> **Input for this task**:
=====

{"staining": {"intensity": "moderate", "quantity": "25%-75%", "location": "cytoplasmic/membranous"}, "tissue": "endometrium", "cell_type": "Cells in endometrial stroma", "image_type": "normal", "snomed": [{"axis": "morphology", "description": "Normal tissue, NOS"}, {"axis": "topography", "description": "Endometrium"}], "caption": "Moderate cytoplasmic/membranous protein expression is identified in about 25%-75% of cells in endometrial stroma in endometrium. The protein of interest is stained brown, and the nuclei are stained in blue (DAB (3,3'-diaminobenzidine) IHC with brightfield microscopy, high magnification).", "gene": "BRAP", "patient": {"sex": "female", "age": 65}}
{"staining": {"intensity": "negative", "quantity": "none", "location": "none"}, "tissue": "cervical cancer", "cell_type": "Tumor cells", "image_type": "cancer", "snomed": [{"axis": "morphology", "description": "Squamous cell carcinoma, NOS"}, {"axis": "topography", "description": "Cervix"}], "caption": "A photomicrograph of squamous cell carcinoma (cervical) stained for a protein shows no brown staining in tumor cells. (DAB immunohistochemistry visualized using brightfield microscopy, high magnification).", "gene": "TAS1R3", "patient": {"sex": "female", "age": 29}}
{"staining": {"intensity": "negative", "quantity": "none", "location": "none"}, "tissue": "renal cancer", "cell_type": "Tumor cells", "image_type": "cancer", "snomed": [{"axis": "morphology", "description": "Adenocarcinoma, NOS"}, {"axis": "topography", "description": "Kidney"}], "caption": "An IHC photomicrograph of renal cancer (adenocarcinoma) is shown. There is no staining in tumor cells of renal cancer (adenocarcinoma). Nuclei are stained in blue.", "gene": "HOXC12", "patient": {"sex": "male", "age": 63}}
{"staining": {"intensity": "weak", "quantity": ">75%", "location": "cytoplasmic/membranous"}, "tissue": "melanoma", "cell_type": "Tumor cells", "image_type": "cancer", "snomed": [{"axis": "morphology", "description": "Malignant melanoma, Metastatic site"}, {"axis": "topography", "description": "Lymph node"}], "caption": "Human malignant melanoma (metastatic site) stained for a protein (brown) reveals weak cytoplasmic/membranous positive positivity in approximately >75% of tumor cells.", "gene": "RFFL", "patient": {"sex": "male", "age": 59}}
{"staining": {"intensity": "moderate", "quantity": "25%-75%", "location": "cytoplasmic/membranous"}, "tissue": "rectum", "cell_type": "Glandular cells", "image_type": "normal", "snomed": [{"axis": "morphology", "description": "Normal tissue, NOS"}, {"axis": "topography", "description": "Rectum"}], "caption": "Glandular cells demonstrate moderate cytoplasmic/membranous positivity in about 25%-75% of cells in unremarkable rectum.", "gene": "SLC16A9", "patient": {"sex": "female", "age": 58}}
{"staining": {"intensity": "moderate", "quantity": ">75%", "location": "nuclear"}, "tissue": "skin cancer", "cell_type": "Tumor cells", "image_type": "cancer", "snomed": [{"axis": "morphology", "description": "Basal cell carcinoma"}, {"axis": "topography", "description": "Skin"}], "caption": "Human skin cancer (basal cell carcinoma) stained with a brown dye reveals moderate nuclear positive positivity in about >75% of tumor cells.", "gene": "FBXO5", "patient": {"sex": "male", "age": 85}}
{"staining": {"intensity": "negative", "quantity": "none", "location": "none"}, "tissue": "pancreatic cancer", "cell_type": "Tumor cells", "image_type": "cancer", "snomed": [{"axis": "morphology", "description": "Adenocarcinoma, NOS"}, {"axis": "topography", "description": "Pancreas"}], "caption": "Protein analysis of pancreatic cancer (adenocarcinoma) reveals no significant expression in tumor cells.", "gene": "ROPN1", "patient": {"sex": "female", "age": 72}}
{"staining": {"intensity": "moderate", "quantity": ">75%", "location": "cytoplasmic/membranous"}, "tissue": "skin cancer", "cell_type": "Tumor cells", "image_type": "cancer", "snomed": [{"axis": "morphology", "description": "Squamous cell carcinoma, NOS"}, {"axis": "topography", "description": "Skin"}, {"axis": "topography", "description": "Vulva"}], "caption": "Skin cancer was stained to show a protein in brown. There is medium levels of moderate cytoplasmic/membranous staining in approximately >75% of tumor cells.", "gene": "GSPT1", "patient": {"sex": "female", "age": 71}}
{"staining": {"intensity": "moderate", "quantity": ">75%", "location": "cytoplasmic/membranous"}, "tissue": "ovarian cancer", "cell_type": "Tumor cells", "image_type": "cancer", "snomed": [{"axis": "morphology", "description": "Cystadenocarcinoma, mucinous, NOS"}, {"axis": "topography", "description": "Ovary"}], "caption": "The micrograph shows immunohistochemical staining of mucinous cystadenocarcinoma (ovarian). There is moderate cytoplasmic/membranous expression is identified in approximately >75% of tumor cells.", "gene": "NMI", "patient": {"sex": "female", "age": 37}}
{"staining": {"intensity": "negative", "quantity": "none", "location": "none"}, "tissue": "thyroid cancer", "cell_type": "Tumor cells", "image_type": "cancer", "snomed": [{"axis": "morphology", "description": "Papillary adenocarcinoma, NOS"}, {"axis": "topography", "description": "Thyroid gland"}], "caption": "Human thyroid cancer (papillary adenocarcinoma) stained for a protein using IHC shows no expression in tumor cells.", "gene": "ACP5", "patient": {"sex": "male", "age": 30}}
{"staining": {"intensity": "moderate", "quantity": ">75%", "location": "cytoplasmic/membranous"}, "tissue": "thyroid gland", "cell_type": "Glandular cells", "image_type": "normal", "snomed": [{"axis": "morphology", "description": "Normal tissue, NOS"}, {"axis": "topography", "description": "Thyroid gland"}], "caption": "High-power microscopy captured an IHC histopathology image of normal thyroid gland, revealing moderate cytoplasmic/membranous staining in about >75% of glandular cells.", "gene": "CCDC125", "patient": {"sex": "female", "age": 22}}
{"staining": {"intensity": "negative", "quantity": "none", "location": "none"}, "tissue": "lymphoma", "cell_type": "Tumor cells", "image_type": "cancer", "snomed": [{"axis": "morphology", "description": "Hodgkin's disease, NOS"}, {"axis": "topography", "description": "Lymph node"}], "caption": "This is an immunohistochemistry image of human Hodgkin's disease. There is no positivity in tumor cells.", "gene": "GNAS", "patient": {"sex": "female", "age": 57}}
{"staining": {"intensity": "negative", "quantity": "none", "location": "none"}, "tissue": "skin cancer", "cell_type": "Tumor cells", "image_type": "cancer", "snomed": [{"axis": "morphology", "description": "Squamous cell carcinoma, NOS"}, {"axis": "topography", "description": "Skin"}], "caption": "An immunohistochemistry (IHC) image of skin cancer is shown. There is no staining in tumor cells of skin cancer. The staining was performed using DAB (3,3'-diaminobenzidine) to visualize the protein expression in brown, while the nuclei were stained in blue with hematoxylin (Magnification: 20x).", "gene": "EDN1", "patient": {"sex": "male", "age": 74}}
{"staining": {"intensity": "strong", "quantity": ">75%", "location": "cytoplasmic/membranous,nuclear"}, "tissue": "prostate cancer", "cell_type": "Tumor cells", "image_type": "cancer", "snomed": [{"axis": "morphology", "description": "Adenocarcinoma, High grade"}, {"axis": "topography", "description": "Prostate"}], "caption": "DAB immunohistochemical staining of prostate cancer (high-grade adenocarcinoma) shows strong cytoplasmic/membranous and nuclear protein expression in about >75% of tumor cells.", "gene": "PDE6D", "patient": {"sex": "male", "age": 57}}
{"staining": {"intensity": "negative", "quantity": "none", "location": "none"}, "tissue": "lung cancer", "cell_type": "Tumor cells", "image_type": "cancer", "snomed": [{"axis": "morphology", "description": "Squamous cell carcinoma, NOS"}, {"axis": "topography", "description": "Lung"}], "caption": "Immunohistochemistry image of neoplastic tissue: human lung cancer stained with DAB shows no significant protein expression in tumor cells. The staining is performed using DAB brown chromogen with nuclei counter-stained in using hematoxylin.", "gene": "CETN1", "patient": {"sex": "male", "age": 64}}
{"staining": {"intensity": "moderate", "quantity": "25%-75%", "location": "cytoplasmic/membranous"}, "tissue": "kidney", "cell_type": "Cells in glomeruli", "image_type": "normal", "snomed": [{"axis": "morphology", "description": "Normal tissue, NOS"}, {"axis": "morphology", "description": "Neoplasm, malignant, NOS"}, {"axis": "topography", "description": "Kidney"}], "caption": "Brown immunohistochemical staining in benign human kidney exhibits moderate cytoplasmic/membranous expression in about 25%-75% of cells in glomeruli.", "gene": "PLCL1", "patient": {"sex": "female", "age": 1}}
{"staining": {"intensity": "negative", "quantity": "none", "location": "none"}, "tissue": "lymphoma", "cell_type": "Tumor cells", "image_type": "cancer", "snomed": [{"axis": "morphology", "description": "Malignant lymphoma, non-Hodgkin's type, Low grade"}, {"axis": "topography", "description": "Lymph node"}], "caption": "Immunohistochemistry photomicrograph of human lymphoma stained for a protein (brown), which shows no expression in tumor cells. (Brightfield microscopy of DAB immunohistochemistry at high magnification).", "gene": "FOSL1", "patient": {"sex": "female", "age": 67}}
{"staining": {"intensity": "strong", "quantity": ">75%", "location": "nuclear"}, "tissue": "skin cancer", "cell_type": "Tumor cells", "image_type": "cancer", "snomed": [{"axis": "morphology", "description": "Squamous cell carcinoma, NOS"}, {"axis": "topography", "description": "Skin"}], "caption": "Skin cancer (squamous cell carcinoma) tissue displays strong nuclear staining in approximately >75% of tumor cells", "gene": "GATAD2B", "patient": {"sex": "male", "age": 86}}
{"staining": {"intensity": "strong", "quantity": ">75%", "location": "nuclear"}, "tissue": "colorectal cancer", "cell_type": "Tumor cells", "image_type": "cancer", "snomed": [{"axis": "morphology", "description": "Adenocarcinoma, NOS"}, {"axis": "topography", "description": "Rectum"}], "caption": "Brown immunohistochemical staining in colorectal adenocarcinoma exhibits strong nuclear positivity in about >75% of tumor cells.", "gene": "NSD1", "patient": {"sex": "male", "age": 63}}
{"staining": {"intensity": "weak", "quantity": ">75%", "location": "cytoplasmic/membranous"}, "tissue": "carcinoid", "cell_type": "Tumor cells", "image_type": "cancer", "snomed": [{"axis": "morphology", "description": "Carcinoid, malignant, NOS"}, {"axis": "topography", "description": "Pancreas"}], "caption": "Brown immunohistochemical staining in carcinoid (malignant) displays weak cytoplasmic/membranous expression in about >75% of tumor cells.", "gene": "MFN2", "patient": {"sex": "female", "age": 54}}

=====

> **Exercise goal**: Copy out, from the records above, every line that holds the string "Hodgkin".

> **Reply**:
{"staining": {"intensity": "negative", "quantity": "none", "location": "none"}, "tissue": "lymphoma", "cell_type": "Tumor cells", "image_type": "cancer", "snomed": [{"axis": "morphology", "description": "Hodgkin's disease, NOS"}, {"axis": "topography", "description": "Lymph node"}], "caption": "This is an immunohistochemistry image of human Hodgkin's disease. There is no positivity in tumor cells.", "gene": "GNAS", "patient": {"sex": "female", "age": 57}}
{"staining": {"intensity": "negative", "quantity": "none", "location": "none"}, "tissue": "lymphoma", "cell_type": "Tumor cells", "image_type": "cancer", "snomed": [{"axis": "morphology", "description": "Malignant lymphoma, non-Hodgkin's type, Low grade"}, {"axis": "topography", "description": "Lymph node"}], "caption": "Immunohistochemistry photomicrograph of human lymphoma stained for a protein (brown), which shows no expression in tumor cells. (Brightfield microscopy of DAB immunohistochemistry at high magnification).", "gene": "FOSL1", "patient": {"sex": "female", "age": 67}}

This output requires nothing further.